Cette obligation concerne aussi bien la location d’un appartement que celle d’une maison, vide ou meublée, dès lors qu’il s’agit de la résidence principale du locataire.
La loi Boutin a pour objectif principal de protéger le locataire en lui garantissant une information fiable sur la surface réelle du logement loué. Elle permet d’éviter toute surestimation et contribue à instaurer une relation de confiance entre bailleur et locataire.
La surface habitable est une donnée contractuelle. Elle permet au locataire de comparer les logements et sert de référence en cas de litige. Pour le bailleur, il s’agit d’une obligation légale à respecter lors de la rédaction du bail.
La surface habitable est définie par l’article R.156-1 du Code de la construction et de l’habitation. Elle correspond à la surface de plancher construite, après déduction des surfaces non habitables.
Sont inclus dans la surface habitable : les pièces de vie, les chambres, la cuisine, la salle de bains, les WC, les dégagements et couloirs.

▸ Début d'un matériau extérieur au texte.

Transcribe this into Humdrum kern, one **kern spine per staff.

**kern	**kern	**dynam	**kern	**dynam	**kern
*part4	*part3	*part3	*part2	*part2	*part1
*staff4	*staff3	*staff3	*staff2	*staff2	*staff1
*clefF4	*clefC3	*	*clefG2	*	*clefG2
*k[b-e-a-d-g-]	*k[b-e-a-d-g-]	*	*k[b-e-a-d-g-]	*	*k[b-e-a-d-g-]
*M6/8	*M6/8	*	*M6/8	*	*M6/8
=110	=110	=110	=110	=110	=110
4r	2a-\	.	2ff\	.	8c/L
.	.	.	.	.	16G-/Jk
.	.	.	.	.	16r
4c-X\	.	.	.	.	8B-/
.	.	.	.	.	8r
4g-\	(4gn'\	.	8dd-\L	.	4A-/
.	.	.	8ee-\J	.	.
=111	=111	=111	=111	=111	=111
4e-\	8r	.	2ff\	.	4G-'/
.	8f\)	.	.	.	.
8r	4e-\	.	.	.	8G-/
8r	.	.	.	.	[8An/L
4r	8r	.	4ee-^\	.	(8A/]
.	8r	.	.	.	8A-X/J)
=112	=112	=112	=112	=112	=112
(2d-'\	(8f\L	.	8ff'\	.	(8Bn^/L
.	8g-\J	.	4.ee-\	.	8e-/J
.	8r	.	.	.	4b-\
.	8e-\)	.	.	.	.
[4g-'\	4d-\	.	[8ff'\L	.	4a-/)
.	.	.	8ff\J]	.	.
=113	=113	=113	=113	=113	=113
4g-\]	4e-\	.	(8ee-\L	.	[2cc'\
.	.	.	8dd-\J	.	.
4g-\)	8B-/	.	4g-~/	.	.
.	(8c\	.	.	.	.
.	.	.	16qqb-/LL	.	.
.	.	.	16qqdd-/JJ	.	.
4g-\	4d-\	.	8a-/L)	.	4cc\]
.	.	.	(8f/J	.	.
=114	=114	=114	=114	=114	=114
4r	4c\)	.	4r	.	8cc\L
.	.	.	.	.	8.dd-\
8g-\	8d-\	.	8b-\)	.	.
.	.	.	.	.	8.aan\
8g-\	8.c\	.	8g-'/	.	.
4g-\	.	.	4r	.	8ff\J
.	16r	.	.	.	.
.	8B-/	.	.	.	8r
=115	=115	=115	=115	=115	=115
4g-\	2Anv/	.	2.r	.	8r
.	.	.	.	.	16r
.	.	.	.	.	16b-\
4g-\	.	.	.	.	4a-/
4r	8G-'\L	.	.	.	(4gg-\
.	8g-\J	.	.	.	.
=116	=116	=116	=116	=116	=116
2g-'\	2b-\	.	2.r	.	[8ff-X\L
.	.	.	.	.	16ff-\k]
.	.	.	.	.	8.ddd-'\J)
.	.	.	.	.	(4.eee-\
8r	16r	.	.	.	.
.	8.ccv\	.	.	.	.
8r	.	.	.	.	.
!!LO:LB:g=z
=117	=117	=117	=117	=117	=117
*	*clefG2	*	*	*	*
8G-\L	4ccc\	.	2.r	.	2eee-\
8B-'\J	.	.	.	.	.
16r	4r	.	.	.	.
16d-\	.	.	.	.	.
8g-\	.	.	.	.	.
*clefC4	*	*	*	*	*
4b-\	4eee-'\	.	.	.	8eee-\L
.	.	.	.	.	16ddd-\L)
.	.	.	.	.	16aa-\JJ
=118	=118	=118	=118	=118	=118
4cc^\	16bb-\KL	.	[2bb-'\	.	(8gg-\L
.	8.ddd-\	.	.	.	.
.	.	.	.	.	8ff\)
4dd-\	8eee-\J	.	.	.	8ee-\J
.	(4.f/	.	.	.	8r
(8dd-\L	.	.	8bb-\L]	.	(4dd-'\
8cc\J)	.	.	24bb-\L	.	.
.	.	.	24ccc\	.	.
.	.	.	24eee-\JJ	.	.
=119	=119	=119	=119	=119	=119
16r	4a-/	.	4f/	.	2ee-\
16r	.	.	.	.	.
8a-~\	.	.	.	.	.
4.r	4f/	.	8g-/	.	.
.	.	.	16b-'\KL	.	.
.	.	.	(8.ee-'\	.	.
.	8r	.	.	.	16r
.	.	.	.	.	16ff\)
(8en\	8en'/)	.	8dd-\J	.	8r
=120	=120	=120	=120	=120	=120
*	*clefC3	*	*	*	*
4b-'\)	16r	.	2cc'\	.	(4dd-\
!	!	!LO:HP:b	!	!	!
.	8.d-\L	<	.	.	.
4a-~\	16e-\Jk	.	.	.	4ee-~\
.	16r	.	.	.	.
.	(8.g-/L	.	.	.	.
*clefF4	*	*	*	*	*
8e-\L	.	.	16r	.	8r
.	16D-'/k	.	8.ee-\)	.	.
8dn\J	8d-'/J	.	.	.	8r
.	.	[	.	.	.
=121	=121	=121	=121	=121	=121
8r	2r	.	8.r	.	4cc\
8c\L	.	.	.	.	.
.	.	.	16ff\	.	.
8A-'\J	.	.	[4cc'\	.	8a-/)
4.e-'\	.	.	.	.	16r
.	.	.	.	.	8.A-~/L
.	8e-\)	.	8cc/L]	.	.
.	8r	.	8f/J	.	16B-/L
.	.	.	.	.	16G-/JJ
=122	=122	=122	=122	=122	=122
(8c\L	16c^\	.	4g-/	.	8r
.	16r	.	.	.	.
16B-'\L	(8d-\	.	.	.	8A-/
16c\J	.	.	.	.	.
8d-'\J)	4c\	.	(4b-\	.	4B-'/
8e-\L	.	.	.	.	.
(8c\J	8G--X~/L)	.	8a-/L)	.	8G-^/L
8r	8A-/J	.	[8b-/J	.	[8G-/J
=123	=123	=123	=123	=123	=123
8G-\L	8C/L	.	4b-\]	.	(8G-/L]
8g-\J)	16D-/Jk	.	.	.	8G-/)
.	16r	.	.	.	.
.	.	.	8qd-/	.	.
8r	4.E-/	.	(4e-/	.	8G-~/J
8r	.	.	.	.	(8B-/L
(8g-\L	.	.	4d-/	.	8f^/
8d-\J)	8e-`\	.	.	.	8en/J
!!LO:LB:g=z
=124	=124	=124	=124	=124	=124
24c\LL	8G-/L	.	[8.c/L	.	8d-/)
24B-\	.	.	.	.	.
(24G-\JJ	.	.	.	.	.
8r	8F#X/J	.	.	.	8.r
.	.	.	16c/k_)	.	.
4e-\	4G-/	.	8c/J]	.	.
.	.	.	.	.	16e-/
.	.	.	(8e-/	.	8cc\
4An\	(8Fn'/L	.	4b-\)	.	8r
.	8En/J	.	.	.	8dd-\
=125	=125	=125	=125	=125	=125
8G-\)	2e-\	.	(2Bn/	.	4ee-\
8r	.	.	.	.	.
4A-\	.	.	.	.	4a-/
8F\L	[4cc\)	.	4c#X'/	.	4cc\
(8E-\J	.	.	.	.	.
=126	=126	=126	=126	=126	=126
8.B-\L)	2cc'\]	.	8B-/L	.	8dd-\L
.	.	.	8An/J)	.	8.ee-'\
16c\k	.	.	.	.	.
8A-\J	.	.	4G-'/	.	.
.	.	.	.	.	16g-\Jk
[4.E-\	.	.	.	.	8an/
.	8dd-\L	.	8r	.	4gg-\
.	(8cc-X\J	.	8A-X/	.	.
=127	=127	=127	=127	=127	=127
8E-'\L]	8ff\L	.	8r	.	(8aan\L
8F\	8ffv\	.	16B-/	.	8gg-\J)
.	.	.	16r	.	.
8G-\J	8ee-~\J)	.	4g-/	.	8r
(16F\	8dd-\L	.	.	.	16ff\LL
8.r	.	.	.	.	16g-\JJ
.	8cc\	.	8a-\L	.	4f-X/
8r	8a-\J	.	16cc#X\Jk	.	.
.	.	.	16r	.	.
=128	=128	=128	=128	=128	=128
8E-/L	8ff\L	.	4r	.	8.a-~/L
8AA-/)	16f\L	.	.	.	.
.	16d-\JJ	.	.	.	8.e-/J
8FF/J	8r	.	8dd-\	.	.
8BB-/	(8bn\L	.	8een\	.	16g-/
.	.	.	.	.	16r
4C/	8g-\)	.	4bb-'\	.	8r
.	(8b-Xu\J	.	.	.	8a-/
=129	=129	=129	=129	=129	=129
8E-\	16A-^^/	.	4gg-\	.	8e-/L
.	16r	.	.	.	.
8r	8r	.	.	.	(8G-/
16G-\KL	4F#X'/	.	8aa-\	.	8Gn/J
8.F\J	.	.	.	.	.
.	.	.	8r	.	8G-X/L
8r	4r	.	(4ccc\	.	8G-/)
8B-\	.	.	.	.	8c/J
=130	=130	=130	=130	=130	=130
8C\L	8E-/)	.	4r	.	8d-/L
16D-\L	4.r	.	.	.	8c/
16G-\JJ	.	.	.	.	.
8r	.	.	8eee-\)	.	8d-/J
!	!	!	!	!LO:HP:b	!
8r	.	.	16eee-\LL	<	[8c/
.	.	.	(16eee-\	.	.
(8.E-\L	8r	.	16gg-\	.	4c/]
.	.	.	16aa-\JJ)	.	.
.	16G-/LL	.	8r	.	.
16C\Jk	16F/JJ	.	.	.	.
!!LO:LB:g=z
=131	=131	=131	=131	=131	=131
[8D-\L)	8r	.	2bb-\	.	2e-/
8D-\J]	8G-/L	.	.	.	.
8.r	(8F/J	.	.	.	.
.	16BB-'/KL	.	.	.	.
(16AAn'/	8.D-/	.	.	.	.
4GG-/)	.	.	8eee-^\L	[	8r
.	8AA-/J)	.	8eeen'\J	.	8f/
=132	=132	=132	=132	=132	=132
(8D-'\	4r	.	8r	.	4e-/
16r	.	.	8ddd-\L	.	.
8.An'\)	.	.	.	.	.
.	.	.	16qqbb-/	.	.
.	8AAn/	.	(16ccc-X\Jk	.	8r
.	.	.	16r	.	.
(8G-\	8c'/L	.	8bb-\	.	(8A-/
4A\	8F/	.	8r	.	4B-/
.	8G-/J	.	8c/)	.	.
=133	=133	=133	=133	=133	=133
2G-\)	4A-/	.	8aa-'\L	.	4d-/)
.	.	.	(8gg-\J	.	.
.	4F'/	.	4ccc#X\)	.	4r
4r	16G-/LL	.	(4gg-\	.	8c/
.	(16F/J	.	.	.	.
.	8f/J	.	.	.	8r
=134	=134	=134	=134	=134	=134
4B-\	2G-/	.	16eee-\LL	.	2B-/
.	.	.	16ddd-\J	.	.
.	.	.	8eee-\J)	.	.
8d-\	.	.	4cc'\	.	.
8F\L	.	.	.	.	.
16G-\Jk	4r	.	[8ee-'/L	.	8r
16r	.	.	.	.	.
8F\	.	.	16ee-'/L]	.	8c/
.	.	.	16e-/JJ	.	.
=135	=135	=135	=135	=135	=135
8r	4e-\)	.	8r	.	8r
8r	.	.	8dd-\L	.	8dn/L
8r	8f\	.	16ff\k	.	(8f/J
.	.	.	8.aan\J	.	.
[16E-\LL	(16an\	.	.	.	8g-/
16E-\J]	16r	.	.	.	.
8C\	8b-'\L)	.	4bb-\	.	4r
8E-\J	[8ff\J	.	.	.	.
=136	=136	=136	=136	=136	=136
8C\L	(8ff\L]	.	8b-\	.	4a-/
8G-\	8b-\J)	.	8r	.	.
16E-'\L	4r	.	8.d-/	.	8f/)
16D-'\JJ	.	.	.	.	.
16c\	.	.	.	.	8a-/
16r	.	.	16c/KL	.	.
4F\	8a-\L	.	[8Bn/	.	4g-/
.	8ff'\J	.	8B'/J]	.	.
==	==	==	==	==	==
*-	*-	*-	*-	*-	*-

Sont exclus du calcul : les murs, cloisons, marches et cages d’escaliers, les gaines techniques, les embrasures de portes et fenêtres, les combles non aménagés, les caves, sous-sols, garages, balcons, terrasses, loggias, vérandas non chauffées et dépendances.
Attention : seules les surfaces dont la hauteur sous plafond est au moins égale à 1,80 mètre sont prises en compte.
La loi Boutin ne doit pas être confondue avec la loi Carrez.
La loi Carrez concerne uniquement la vente de lots en copropriété, tandis que la loi Boutin s’applique exclusivement à la location.
Le mode de calcul est également différent. La surface loi Boutin est plus restrictive et ne retient que les surfaces réellement habitables. En pratique, la surface Boutin est souvent inférieure à la surface Carrez pour un même logement.
Dans le cadre d’une location, le bailleur a l’obligation de mentionner la surface habitable dans le contrat de bail, conformément à l’article 3 de la loi du 6 juillet 1989.
Même si le mesurage loi Boutin n’est pas formellement classé parmi les diagnostics techniques obligatoires, l’information est juridiquement opposable. Le bailleur engage donc sa responsabilité sur l’exactitude de la surface déclarée.
Si la surface habitable réelle est inférieure de plus de 5 % à celle indiquée dans le bail, le locataire peut demander une réduction proportionnelle du loyer.
Cette action peut être engagée à tout moment pendant la durée du bail. Une erreur de mesurage peut donc avoir un impact financier durable pour le bailleur.
Faire appel à un professionnel de l’immobilier ou à un diagnostiqueur permet de sécuriser la location, d’éviter les litiges et de garantir un calcul conforme à la réglementation.
Un mesurage précis de la surface habitable est un véritable gage de sérieux et de professionnalisme, notamment dans un contexte réglementaire de plus en plus exigeant.
La loi Boutin est une référence incontournable en matière de location immobilière. Elle encadre strictement le calcul de la surface habitable et impose au bailleur une obligation de transparence.
Que le bien soit un appartement ou une maison, respecter la loi Boutin permet de sécuriser juridiquement le bail et d’instaurer une relation de confiance durable entre bailleur et locataire.
Lors d’une mise en location, la surface habitable est souvent sous-estimée ou mal calculée, notamment dans les logements anciens ou atypiques. Un écart de quelques mètres carrés peut pourtant avoir des conséquences financières importantes. Pour sécuriser votre location et éviter toute contestation, je recommande toujours de faire vérifier la surface habitable par un professionnel avant la signature du bail.